YOUR OBJECTIVE: Transcribe the records below exactly, from their first line through the line containing "table_cell [1017, 1160, 1320, 1189]". Omit every line after it.

(Stored data entries)
*** Begin section ***

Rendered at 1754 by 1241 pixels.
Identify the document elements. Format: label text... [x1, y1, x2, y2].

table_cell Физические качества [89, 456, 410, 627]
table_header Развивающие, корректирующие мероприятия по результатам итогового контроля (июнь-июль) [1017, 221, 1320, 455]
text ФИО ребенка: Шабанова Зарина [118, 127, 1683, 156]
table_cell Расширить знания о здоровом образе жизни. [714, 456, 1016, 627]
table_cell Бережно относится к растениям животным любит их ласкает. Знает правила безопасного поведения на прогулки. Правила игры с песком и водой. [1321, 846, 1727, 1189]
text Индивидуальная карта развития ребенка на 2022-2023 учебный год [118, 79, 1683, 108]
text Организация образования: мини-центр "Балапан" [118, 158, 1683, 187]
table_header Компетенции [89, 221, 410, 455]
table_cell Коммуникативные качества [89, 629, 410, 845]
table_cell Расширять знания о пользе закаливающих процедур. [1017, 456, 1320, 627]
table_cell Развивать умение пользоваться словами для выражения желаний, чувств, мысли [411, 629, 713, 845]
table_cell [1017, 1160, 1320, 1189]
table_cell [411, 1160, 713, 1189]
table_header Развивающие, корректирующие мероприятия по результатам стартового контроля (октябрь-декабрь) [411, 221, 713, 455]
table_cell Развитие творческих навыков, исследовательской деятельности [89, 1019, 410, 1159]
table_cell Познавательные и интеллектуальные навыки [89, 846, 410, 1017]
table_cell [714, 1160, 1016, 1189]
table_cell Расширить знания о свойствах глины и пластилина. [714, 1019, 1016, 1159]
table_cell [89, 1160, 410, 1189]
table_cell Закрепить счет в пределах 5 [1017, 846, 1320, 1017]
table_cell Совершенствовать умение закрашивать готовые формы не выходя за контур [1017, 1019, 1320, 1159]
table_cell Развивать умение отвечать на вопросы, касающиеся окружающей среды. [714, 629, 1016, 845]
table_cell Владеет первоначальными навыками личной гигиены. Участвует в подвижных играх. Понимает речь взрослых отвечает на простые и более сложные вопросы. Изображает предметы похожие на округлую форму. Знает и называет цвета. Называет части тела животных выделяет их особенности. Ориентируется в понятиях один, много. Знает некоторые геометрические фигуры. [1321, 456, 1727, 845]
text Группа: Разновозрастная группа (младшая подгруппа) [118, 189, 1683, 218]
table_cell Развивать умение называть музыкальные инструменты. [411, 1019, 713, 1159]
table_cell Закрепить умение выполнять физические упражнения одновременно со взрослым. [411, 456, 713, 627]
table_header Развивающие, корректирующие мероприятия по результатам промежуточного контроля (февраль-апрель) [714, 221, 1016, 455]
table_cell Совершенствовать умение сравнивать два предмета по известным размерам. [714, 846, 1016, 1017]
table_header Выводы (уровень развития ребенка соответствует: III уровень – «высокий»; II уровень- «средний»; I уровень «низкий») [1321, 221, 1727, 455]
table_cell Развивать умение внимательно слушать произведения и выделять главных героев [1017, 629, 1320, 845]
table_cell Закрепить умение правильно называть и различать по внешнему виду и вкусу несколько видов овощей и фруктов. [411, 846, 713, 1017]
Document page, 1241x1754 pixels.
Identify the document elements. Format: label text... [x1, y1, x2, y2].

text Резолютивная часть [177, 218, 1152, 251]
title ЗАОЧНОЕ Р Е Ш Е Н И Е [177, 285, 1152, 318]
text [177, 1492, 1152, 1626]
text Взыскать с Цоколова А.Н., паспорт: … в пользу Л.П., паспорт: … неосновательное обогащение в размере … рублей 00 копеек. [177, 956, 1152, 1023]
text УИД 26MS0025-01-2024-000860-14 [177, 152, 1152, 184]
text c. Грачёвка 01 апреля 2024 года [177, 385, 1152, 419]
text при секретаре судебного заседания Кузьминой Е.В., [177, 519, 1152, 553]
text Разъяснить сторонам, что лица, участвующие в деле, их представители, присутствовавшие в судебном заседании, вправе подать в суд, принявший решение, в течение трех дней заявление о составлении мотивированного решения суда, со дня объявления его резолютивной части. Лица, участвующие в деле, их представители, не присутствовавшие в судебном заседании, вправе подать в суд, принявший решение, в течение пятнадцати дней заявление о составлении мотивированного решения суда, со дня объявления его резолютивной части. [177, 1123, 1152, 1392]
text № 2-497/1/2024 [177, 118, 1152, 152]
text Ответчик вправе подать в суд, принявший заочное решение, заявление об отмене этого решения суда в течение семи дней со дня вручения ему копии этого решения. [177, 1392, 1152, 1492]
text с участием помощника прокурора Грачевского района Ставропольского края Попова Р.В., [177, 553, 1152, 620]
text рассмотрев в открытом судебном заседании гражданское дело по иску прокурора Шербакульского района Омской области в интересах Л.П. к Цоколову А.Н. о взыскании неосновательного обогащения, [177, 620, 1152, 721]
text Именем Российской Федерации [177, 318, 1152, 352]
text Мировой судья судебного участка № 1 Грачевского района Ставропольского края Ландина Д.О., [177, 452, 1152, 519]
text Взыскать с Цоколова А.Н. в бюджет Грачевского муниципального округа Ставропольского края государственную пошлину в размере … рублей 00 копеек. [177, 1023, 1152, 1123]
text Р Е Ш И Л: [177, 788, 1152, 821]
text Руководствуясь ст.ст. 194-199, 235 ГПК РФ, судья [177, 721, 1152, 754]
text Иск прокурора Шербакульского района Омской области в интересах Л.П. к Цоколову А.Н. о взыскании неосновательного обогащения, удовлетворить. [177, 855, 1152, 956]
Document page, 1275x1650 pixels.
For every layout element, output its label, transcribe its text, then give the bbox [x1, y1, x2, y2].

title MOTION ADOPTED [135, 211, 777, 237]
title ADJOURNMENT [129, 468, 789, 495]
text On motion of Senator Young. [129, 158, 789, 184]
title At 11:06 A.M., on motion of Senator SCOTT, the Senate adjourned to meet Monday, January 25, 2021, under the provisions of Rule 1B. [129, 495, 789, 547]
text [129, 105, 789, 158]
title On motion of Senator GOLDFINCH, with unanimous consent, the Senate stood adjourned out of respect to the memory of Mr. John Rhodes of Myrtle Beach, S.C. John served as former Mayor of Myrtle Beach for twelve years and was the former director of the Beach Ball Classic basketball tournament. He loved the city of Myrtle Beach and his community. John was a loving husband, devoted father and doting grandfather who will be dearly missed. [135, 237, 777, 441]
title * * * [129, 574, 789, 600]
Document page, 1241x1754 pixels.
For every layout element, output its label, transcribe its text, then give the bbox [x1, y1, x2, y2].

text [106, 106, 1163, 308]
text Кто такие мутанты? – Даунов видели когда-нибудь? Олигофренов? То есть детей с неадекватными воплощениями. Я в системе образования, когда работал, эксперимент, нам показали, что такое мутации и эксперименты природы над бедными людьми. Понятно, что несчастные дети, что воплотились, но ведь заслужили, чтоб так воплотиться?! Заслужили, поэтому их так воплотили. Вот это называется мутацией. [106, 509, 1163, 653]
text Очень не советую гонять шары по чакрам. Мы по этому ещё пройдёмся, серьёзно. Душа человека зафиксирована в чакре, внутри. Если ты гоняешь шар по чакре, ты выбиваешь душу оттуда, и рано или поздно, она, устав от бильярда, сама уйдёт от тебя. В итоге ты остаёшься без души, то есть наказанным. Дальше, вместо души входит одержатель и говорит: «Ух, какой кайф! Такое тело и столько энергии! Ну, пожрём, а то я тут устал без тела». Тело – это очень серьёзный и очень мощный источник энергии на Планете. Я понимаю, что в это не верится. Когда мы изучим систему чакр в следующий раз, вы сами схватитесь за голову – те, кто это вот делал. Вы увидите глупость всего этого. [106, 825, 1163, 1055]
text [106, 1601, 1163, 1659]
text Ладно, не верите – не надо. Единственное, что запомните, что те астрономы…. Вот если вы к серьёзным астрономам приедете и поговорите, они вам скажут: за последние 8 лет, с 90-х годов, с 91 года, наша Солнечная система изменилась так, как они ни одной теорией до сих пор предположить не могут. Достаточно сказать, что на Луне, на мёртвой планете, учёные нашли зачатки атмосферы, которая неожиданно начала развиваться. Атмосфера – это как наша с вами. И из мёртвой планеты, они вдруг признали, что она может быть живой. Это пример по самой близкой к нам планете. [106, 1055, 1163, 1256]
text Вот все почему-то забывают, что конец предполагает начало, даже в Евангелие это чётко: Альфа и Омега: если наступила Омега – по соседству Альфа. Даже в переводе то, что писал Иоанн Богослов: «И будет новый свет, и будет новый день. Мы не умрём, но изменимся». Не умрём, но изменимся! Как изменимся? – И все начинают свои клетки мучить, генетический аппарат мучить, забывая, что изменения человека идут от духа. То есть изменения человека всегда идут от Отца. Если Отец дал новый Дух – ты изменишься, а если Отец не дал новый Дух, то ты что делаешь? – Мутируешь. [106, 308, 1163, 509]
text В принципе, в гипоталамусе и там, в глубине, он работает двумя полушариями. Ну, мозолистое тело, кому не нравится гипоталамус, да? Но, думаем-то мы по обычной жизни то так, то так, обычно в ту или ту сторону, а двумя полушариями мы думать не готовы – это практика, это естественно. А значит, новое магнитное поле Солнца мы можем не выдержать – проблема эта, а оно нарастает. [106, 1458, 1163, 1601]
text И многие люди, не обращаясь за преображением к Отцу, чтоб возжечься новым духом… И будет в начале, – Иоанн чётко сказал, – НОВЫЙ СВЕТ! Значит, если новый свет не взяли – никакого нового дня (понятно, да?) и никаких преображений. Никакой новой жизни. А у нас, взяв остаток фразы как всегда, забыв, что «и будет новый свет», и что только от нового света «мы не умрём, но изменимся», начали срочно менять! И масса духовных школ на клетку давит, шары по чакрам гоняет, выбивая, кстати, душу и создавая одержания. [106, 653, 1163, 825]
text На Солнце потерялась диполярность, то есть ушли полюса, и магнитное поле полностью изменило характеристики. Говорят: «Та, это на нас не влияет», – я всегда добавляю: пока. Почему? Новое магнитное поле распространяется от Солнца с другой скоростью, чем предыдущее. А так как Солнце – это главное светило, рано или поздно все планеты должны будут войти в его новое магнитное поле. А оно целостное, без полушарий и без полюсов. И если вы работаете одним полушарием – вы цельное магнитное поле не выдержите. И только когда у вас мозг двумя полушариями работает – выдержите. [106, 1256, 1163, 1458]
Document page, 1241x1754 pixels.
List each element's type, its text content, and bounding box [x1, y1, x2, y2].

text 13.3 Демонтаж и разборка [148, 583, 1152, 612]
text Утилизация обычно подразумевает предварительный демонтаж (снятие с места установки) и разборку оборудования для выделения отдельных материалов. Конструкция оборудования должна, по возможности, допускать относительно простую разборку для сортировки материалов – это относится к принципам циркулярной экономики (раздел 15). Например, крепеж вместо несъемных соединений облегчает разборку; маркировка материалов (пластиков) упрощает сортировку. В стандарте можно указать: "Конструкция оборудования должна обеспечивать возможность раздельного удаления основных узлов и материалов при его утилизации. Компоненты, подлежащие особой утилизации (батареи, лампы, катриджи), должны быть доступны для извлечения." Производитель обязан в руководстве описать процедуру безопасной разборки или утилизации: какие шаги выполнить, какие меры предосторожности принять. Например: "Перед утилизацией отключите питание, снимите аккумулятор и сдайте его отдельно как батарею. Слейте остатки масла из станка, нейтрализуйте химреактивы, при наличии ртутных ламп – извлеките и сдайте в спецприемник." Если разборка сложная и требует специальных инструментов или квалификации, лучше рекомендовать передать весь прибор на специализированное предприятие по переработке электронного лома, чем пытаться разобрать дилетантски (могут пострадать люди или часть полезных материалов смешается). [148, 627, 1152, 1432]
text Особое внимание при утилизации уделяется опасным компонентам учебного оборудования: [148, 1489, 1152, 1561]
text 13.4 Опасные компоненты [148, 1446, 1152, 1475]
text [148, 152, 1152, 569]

*** End section ***

RESPONSE BELOW:
Rendered at 1754 by 1241 pixels.
Identify the document elements. Format: label text... [x1, y1, x2, y2].

table_cell Физические качества [89, 456, 410, 627]
table_header Развивающие, корректирующие мероприятия по результатам итогового контроля (июнь-июль) [1017, 221, 1320, 455]
text ФИО ребенка: Шабанова Зарина [118, 127, 1683, 156]
table_cell Расширить знания о здоровом образе жизни. [714, 456, 1016, 627]
table_cell Бережно относится к растениям животным любит их ласкает. Знает правила безопасного поведения на прогулки. Правила игры с песком и водой. [1321, 846, 1727, 1189]
text Индивидуальная карта развития ребенка на 2022-2023 учебный год [118, 79, 1683, 108]
text Организация образования: мини-центр "Балапан" [118, 158, 1683, 187]
table_header Компетенции [89, 221, 410, 455]
table_cell Коммуникативные качества [89, 629, 410, 845]
table_cell Расширять знания о пользе закаливающих процедур. [1017, 456, 1320, 627]
table_cell Развивать умение пользоваться словами для выражения желаний, чувств, мысли [411, 629, 713, 845]
table_cell [1017, 1160, 1320, 1189]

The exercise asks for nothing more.